1. **Missing Multi-Workspace Support**

- Plan doesn't add tenant_id to GraphNode/GraphEdge

- But we just implemented multi-workspace for EntityTypeDefinition!

- Inconsistency will cause problems

2. **No Document-Level Dedup**

- Plan focuses on entity/edge dedup

- Missing: Track which documents have been processed

- Suggestion:

```python

class ProcessedDocument(Base):

doc_id = Column(String, unique=True) # Prevent re-processing

content_hash = Column(String)

processed_at = Column(DateTime)

```

3. **Performance Concerns**

- Check-then-merge in Python is slow (2+ queries per entity)

- Should use raw SQL with ON CONFLICT for bulk ops

## Testing the Fix

### Verify Deduplication Works

# 1. Ingest same email twice
curl -X POST https://atom-saas.fly.dev/api/integrations/outlook/sync \
  -H "Authorization: Bearer $TOKEN" \
  -H "X-Tenant-Id: $TENANT_ID" \
  -d '{
    "start_date": "2024-01-01T00:00:00Z",
    "end_date": "2024-01-02T00:00:00Z"
  }'

# 2. Check database for duplicates
cd backend-saase
python3 <<EOF
from core.database import SessionLocal
from core.models import GraphNode

session = SessionLocal()
duplicates = session.query(
    GraphNode.name, GraphNode.type, func.count(GraphNode.id)
).group_by(
    GraphNode.name, GraphNode.type
).having(
    func.count(GraphNode.id) > 1
).all()

for name, type, count in duplicates:
    print(f"DUPLICATE: {name} ({type}) - {count} instances")
EOF

### Expected Result After Fix

- No duplicate entries

- Second ingestion should UPDATE existing node

- Should see "Updated existing node" in logs (debug level)

## Next Steps

1. ✅ **Immediate Fix** - Applied (check-then-update logic)

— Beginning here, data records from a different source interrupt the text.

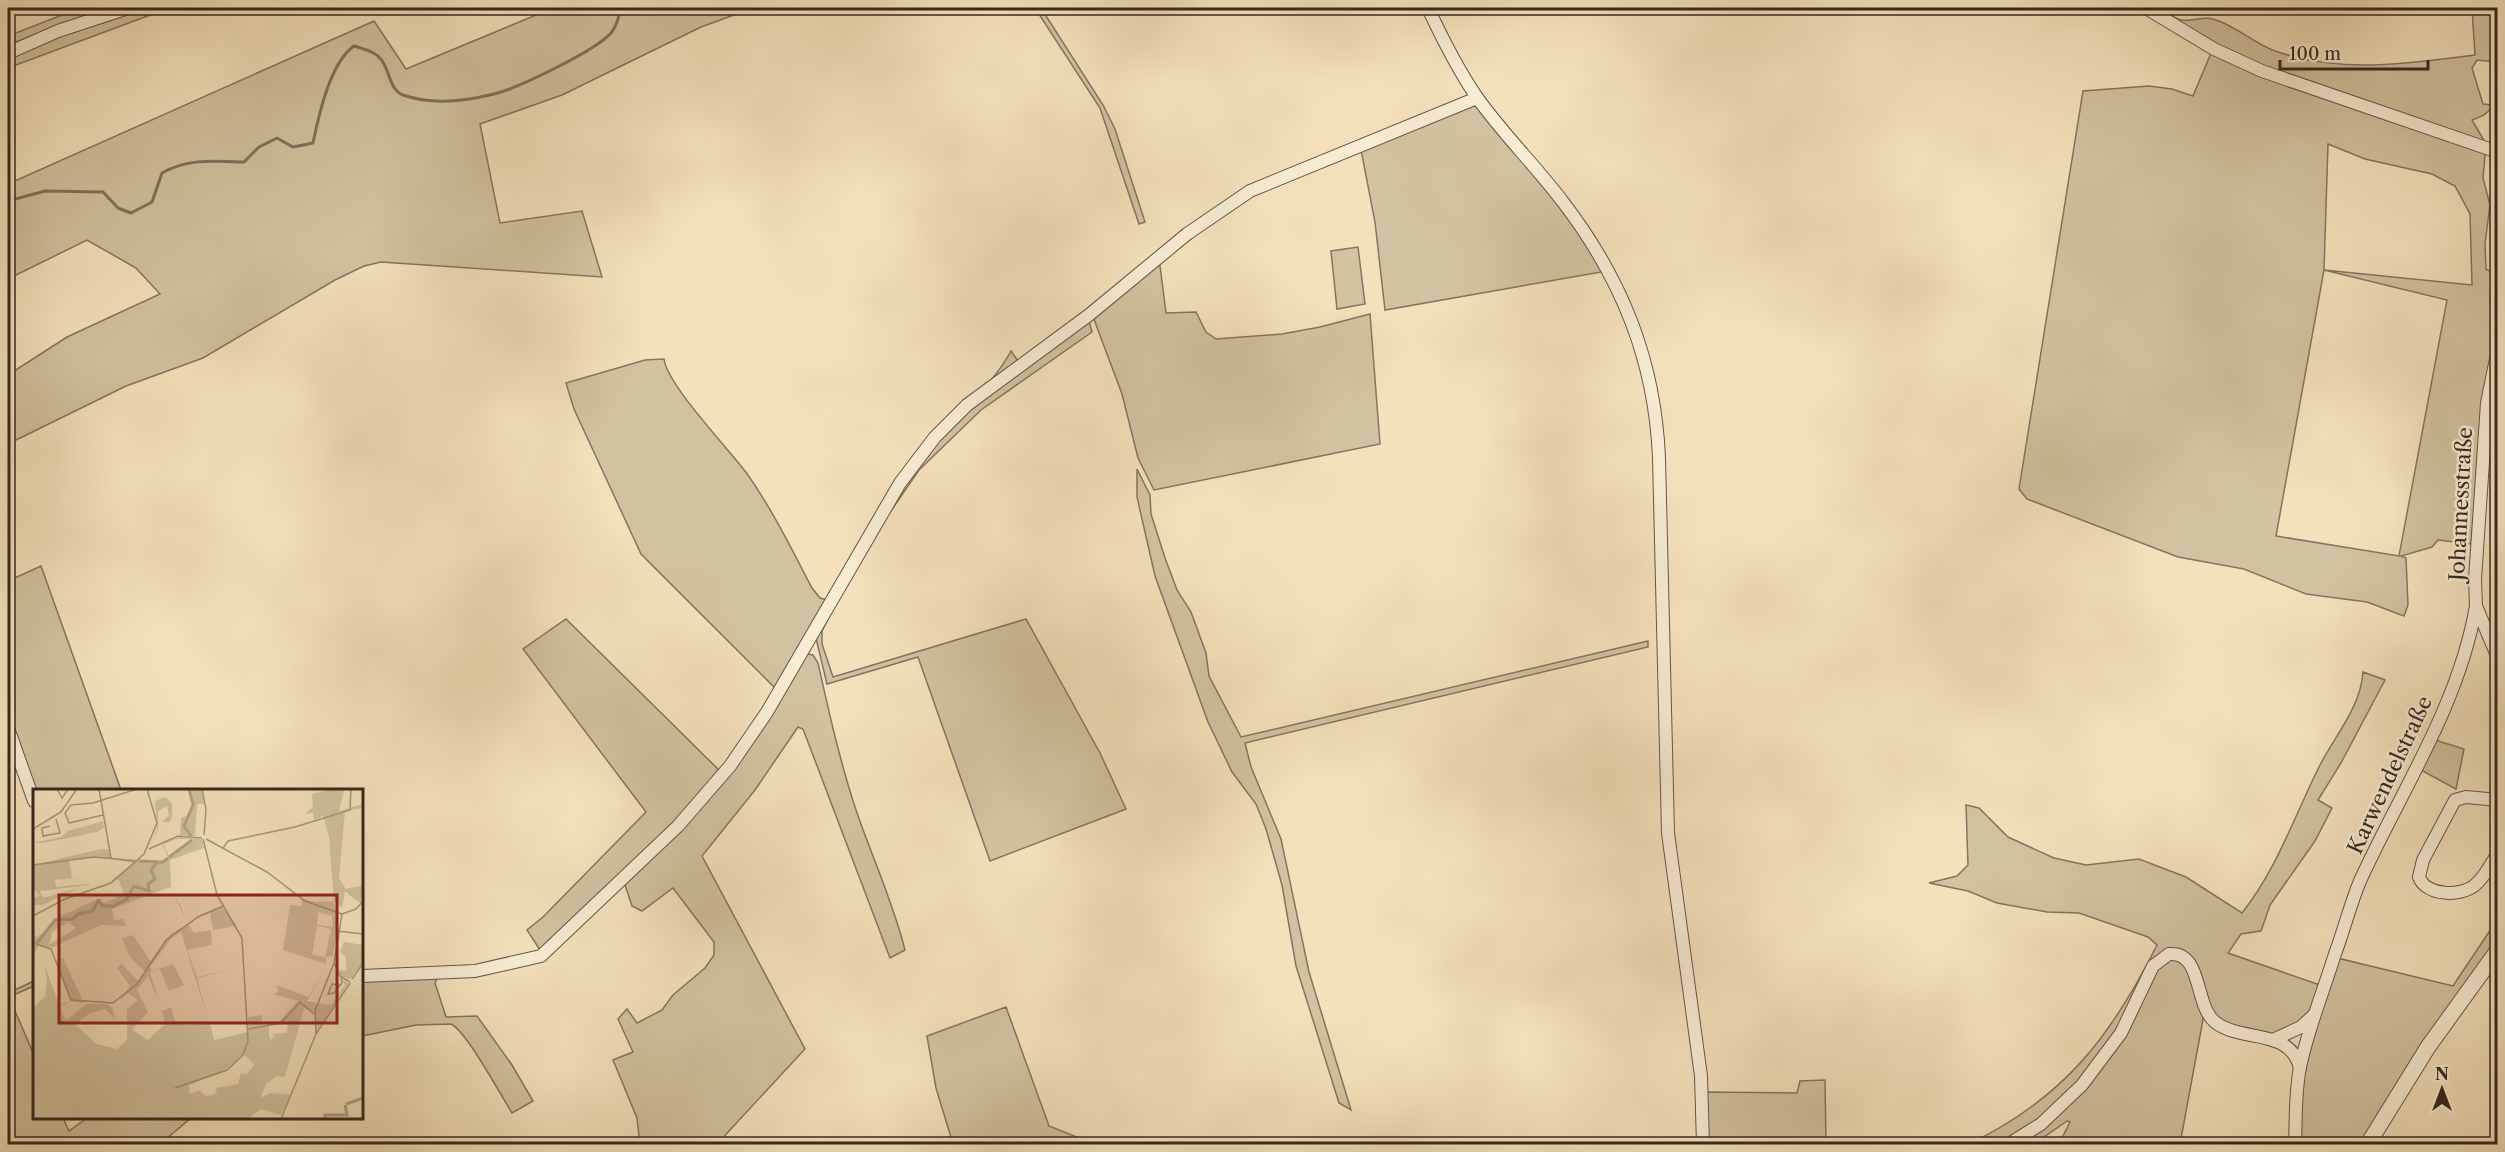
<svg xmlns="http://www.w3.org/2000/svg" width="2505" height="1152" font-family="'Libre Caslon Text',serif">
	<rect width="100%" height="100%" fill="#f4e1bc"/>
	<filter id="stains"><feTurbulence type="fractalNoise" baseFrequency=".00333" numOctaves="4"/><feColorMatrix values="0 0 0 0 .2 0 0 0 0 .09 0 0 0 0 .02 0 0 0 .5 -.17"/></filter>
	<radialGradient id="worn" r=".72"><stop offset=".6" stop-color="#630" stop-opacity="0"/><stop offset="1" stop-color="#630" stop-opacity=".3"/></radialGradient>
	<g fill="#d3c2a1" stroke="#847560" stroke-width="1.5" fill-rule="evenodd">
		<polygon points="80,8 104,8 8,45 8,36"/>
		<polygon points="141,8 169,8 8,68 8,58 60,35"/>
		<polygon points="553,8 753,8 701,27 562,95 480,124 500,223 582,211 602,277 381,262 364,266 335,280 203,358 126,386 8,444 8,375 67,337 160,294 136,268 87,240 8,279 8,184 374,21 406,69"/>
		<polygon points="1035,8 1041,8 1103,105 1115,129 1145,222 1139,224 1100,108"/>
		<path d="M2152 8C2165 8 2170 17 2181 20 2192 22 2203 16 2213 19 2235 25 2253 43 2275 51 2342 74 2407 64 2475 55L2472 8H2497V62L2477 60 2472 68 2483 104 2495 105 2484 115 2472 120 2486 144 2483 178 2490 205 2485 244 2486 269 2497 275 2498 331 2487 382 2471 544 2438 540 2432 547 2401 556 2406 558 2408 605 2404 616 2367 602 2306 594 2244 569 2178 557 2027 499 2019 489 2083 91 2149 86 2172 89 2193 96 2211 53ZM2328 144 2365 159 2432 174 2455 186 2470 214 2472 285 2324 270ZM2324 270 2447 300 2399 556 2276 536Z"/>
		<polygon points="1475,106 1483,109 1543,182 1607,271 1385,310 1375,222 1361,150 1468,107"/>
		<polygon points="1358,247 1365,304 1337,309 1331,251"/>
		<polygon points="1159,258 1166,313 1196,312 1206,332 1216,339 1282,334 1320,327 1370,314 1380,444 1154,490 1138,458 1122,394 1092,314"/>
		<path d="M1089 321 1092 332 981 410 919 470 880 527 839 597 822 631V644L833 677 1026 619 1100 753 1126 809 990 861 918 657 827 684 815 634C851 572 886 508 928 450 954 414 990 390 1011 351L1022 367Z"/>
		<path d="M664 359C667 385 730 450 748 475 773 511 792 550 812 588L820 598 827 600 776 689 641 554 574 409 566 383 645 360Z"/>
		<polygon points="1137,469 1150,495 1151,514 1165,558 1177,590 1191,612 1206,653 1209,676 1241,737 1648,641 1648,647 1245,743 1251,767 1281,839 1309,972 1351,1110 1339,1103 1296,966 1282,885 1266,829 1256,804 1232,772 1208,722 1155,576 1137,497"/>
		<polygon points="41,566 121,790 34,790 8,722 8,581"/>
		<polygon points="566,619 722,773 670,830 542,953 527,930 543,917 646,812 523,649"/>
		<path d="M808 654 813 655 818 663C829 712 840 762 856 810 872 857 893 902 905 950L890 958 803 729 798 727 755 790 702 856 805 1049 717 1144H640L637 1118 613 1060 633 1052 618 1019 627 1009 637 1023 662 1010 673 995 705 968 714 955V942L673 888 642 911 632 906 624 882 681 826 803 656Z"/>
		<path d="M2363 672 2385 680 2341 763 2318 800 2332 808 2315 841 2270 905 2261 931 2241 934 2228 953 2320 985C2317 993 2314 1009 2308 1015 2274 1051 2242 1028 2204 1014L2180 1144H2059L2070 1122 2067 1121 2034 1144H1969C2063 1099 2111 1037 2157 945L2148 937 2079 913 2047 912 1997 903 1968 891 1929 883 1957 876 1968 865 1966 805 1979 808 2008 837 2054 858 2086 865 2139 859 2186 877 2242 913C2277 869 2294 817 2319 767 2334 737 2361 707 2363 672Z"/>
		<polygon points="2432,739 2464,749 2456,789 2419,769"/>
		<polygon points="2497,920 2497,942 2363,1144 2298,1144 2301,1085 2306,1057 2337,958 2453,986"/>
		<path d="M362 977H438L435 983 446 1017 477 1016 512 1065 533 1101 512 1113C500 1094 467 1032 451 1024L416 1025 362 1036Z"/>
		<polygon points="34,981 34,986 9,997 34,1055 34,1118 63,1118 69,1131 87,1118 191,1118 160,1144 8,1144 8,993"/>
		<polygon points="1006,1007 1049,1126 1094,1144 953,1144 936,1088 927,1036"/>
		<polygon points="1825,1080 1826,1144 1706,1144 1705,1092 1797,1093 1800,1081"/>
	</g>
	<g fill="none" stroke-linecap="round" stroke-linejoin="round">
		<path stroke="#80715d" stroke-width="3" d="M8 201 45 191 103 192 118 208 131 213 152 202 162 173C188 158 215 161 244 162L259 147 277 138 293 147 313 143C319 114 330 63 354 46 363 49 372 50 379 57 390 67 388 89 403 95 431 105 466 101 494 94 518 88 595 51 611 33 616 27 620 15 620 8"/>
		<defs>
			<g id="minor">
				<path d="M1428 8C1442 38 1457 68 1476 96 1502 133 1535 165 1563 202 1622 279 1655 361 1659 458L1668 833 1701 1076 1703 1144"/>
				<polyline points="2146,8 2214,49 2262,71 2498,152"/>
				<polyline points="8,53 58,31 128,8"/>
				<polyline points="2498,349 2487,403 2475,579 2476,606 2498,658"/>
				<polyline points="8,728 34,801"/>
				<path d="M2498 800 2466 797 2455 800 2423 860 2419 877C2426 896 2461 897 2475 885 2484 878 2491 864 2498 853"/>
				<polyline points="362,976 475,971 541,956 678,826 730,766 767,712 900,483 935,437 967,405 1089,315 1187,234 1250,191 1477,98"/>
				<polyline points="2275,1039 2301,1027 2314,1015"/>
				<path d="M2009 1144 2041 1124 2082 1085 2121 1033 2153 966 2169 954C2203 951 2194 1005 2215 1022 2241 1043 2290 1027 2300 1068"/>
				<path d="M2295 1144C2296 1119 2295 1092 2300 1067 2308 1029 2323 992 2335 954 2344 930 2350 905 2360 881 2401 791 2459 705 2476 606"/>
			</g>
			<polyline id="tertiary" points="2368,1144 2428,1047 2498,950"/>
		</defs>
		<use href="#minor" stroke="#645646" stroke-width="14"/>
		<use href="#tertiary" stroke="#645646" stroke-width="17"/>
		<use href="#minor" stroke="#f8ecd3" stroke-width="12"/>
		<use href="#tertiary" stroke="#f8ecd3" stroke-width="15"/>
	</g>
	<g text-anchor="middle" stroke-width="5" stroke-linejoin="round" paint-order="stroke">
		<g font-size="21" fill="#34281f" stroke="#f8ecd3">
			<text transform="translate(2461 504) rotate(-87)" y="7">Johannesstraße</text>
			<text transform="translate(2390 775) rotate(-65)" y="7">Karwendelstraße</text>
		</g>
	</g>
	<g transform="translate(33 789)">
		<rect width="330" height="330" fill="#f4e1bc"/>
		<path d="M155 0H168L172 15H164L162 47 147 46 148 29 156 26 160 16ZM300 0 311 1 306 22 330 15V19L312 22 306 89 313 100 330 96V105L328 113 324 112 312 102 309 119 301 113 304 137 300 167 293 168V175L250 161 257 116 269 117 268 109 282 113 301 112 296 48 290 27 281 31 280 24 272 25 280 18 279 5ZM285 123 299 127 300 138 284 136ZM284 137 298 140 292 168 279 166ZM132 8 139 14V27L137 33H129L136 26 134 17 125 22V40L118 57 124 40 122 12ZM70 32 71 39 64 43 10 54H0L28 48 35 42ZM146 48 169 50 171 59 137 71 138 100 148 118 153 131 137 98 79 120 81 131 90 130 93 137 68 136 18 159 5 157 0 169V148L11 145 21 130 67 109 71 114 91 105 85 90 12 120 77 93 100 74 73 69 36 70 39 89H44L22 91 23 98 56 95V96L7 102 10 109 46 99 9 116H0V109L7 107 0 99V76L68 60H75L78 69 130 73 135 68 129 55ZM144 50H159L136 67 130 55ZM35 133 43 139 17 155 19 143ZM189 118 204 137 180 141 177 123ZM155 135 161 144 178 141 179 156 154 161 164 188 209 178 164 189 175 230 148 143 139 149 117 178 119 182 140 175 151 196 136 202 127 180 117 183 126 212 115 187 104 201 115 223 99 241 115 251 132 235 129 222 138 218 142 232 153 236 177 234 181 251 215 243V228L229 226V236L236 235V247L238 251 242 247 237 245 254 244 255 232 245 234 265 212 240 205 245 203 244 196 275 208 291 182 274 212 298 216 312 196 308 189 315 194 283 244V219L281 223 271 219 252 288 244 287 233 295 227 309 237 304 258 306 248 326 228 320 214 330H0V219L12 207 14 190 11 175 26 216 39 212 22 173 30 169 51 214 40 212 27 217 33 232 53 215H74L79 219 83 230 72 220 57 224 42 235 63 255 84 260 94 251V220L105 211 95 204 86 212 97 197 84 179 89 175 106 193 112 183 97 168 89 149 100 146 118 173 138 145ZM211 265 221 276 214 285 208 284 205 295 183 299 184 303 179 306 172 307 167 301 157 305 156 296 188 284ZM311 153 330 156V173L317 190 308 187 304 181 313 182V168L307 163Z" fill="#d3c2a1" fill-rule="evenodd"/>
		<path fill="none" stroke="#b3a287" stroke-width="3" d="M156 0 160 16 151 37 158 47M136 68 159 51M106 72 130 73 135 69M4 154 22 131 40 130 45 125 60 122 65 112 70 117H81L94 110 101 97 116 102 115 95 122 90 118 81 125 72M313 315 330 309M292 330V326H314L312 316"/>
		<path fill="none" stroke="#a7977d" stroke-width="1.5" d="M24 0 29 9 35 0M46 0H73M66 0 78 69M169 0 173 20 171 46M70 26 36 34 32 24 38 16 60 14 104 0M17 37 9 39 10 47 27 44 23 30M0 40 28 23 44 0M173 50 234 83 272 112 309 125M190 59 195 52 262 38 317 21 318 0M116 60 145 47 169 49M0 76 61 68 104 72M309 125 301 174 307 187 317 193M309 125 323 120 330 112M0 127 32 110 78 94 111 65 124 34 114 0M304 142 330 145M0 154 18 160 38 211 80 214 104 195 133 151 165 128 190 117M319 190 330 174M307 196 299 195 295 205 301 204 309 194 308 188M215 240 248 234 267 213 281 225M283 245 282 222 301 174M142 299 194 281 210 266 215 252 209 149 184 106 170 50M248 330 283 245 317 194"/>
		<path fill="#8f2418" fill-opacity="0.15" stroke="#8f2418" stroke-width="3" d="M26 106H304V234H26Z"/>
		<rect width="330" height="330" fill="none" stroke="#34281f" stroke-width="3"/>
	</g>
	<rect width="2505" height="1152" fill="none" stroke="#f4e1bc" stroke-width="30"/>
	<rect x="9" y="9" width="2487" height="1134" fill="none" stroke="#34281f" stroke-width="3"/>
	<rect x="15" y="15" width="2475" height="1122" fill="none" stroke="#34281f" stroke-width="1.5"/>
	<g transform="translate(2442 1089)" stroke="#f8ecd3" stroke-width="4.5" paint-order="stroke">
	<path d="M0-4.5L10 22L0 15L-10 22Z" fill="#34281f"/>
	<text y="-9" font-size="16" font-weight="bold" text-anchor="middle" fill="#34281f">N</text>
	</g>
	<path d="M2280 60v9h148v-9" fill="none" stroke="#34281f" stroke-width="3"/>
	<text x="2289" y="60" font-size="18" fill="#34281f" stroke="#f8ecd3" stroke-width="4.5" paint-order="stroke">100 m</text>
	<rect width="100%" height="100%" filter="url(#stains)"/>
	<rect width="100%" height="100%" fill="url(#worn)"/>
</svg>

2. **High Priority** - Add unique constraint migration

3. **Medium Priority** - Implement content hashing to skip unnecessary updates

4. **Low Priority** - Migrate to ON CONFLICT for performance

## Files Modified

- ✅ backend-saas/core/graphrag_engine.py (lines 1155-1185)

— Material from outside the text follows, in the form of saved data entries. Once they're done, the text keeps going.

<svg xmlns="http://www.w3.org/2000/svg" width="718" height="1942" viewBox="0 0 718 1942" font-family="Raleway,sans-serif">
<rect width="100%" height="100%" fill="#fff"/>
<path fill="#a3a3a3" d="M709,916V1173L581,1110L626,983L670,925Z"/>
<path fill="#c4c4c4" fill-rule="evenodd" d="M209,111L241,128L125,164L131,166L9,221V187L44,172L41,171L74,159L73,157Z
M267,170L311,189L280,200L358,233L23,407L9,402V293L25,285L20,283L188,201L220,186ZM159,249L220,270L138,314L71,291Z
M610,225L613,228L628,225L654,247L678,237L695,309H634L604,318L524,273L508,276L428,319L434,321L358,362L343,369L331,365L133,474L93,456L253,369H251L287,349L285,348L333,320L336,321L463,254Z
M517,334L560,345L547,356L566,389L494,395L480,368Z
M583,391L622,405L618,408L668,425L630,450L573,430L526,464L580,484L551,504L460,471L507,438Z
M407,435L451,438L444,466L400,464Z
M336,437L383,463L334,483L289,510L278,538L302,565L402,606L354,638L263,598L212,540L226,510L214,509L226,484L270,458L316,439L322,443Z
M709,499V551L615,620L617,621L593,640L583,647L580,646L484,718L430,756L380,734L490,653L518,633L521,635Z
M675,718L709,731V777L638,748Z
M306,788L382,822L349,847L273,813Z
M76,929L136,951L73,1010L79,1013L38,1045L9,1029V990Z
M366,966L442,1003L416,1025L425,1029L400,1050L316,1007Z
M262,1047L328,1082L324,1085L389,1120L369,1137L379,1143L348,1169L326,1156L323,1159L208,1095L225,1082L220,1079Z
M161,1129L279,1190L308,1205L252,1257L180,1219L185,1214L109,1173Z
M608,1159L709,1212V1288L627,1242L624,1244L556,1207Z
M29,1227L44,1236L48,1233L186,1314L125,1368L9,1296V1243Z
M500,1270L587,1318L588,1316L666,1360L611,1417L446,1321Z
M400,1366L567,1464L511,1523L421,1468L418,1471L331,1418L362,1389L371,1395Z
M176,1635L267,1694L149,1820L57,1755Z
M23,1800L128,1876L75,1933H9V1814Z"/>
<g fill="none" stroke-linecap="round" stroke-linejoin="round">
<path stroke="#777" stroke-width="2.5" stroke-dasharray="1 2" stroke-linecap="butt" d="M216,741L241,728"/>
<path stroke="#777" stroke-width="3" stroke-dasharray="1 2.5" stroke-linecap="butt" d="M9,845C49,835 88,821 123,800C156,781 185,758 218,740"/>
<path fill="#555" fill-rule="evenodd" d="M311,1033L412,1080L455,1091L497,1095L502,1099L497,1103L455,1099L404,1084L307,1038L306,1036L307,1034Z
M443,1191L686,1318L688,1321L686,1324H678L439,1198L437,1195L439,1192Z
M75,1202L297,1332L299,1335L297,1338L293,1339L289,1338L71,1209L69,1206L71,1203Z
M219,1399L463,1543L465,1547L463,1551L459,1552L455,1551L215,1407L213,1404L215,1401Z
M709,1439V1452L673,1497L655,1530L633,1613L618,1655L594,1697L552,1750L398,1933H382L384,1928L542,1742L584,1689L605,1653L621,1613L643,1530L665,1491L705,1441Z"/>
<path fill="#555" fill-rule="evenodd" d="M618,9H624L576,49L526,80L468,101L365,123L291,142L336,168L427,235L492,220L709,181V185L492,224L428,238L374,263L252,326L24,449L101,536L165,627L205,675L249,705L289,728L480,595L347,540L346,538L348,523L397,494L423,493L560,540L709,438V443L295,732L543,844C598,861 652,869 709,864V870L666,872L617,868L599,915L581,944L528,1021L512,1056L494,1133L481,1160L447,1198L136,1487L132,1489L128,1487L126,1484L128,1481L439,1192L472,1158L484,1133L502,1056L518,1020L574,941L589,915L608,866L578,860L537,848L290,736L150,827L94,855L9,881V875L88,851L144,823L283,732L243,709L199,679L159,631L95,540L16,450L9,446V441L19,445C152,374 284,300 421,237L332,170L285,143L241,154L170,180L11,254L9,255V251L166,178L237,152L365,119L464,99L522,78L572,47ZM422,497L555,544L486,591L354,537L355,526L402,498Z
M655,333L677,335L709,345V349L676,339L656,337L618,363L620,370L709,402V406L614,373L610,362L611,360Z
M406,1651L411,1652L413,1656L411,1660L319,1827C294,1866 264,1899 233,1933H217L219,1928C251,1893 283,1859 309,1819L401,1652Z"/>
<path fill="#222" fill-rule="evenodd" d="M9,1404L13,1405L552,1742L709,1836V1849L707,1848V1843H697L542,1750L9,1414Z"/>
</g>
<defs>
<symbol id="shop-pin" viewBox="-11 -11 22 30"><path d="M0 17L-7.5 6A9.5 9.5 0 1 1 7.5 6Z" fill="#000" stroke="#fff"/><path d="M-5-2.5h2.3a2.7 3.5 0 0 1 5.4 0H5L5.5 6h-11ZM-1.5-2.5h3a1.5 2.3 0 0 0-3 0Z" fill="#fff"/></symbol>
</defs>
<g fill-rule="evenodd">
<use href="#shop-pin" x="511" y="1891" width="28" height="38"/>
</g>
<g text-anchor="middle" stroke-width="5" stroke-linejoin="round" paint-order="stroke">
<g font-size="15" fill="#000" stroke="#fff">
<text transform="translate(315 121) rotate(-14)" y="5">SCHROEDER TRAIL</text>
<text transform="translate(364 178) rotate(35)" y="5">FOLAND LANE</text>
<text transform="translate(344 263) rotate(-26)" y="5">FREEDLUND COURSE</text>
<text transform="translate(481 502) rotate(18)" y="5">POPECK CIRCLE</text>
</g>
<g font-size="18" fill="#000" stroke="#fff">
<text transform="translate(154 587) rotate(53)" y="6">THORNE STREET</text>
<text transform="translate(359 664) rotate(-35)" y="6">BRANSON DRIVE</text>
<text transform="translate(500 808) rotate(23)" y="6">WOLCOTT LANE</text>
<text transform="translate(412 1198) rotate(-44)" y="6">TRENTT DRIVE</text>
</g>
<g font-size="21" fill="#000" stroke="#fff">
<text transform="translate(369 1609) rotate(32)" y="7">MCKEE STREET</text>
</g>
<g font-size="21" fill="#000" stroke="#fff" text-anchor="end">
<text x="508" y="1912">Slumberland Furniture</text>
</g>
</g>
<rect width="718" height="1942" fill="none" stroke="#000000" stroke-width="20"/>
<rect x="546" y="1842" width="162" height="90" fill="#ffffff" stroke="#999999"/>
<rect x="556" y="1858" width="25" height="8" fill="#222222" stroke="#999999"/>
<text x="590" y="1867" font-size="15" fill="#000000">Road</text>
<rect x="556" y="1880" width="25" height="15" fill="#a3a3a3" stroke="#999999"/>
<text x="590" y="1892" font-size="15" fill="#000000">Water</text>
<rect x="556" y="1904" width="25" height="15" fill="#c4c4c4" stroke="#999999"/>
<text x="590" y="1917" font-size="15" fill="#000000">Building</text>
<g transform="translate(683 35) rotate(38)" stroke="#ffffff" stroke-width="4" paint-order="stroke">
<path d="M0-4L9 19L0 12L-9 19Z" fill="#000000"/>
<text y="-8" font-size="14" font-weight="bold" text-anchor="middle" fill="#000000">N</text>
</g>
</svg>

- ⏳ Migration to add unique constraints (TODO)

- ⏳ ON CONFLICT implementation (TODO)

## Deployment

Commit message ready:

git add backend-saas/core/graphrag_engine.py
git commit -m "fix: implement GraphRAG entity deduplication to prevent duplicate nodes

CRITICAL BUG FIX: Prevents duplicate GraphNode creation on repeated ingestion.

Changes:
- Check for existing nodes by (workspace_id, name, type) before inserting
- Update existing nodes with new description/properties instead of creating duplicates
- Add debug logging for tracking creates vs updates

Root Cause: Previous implementation blindly created new nodes on every ingestion,
causing database bloat and performance degradation with duplicate entities.

Test: Ingest same email twice - should see 1 GraphNode, not 2.

Co-Authored-By: Claude Sonnet 4.5 <noreply@anthropic.com>

Run tests before deploying to verify.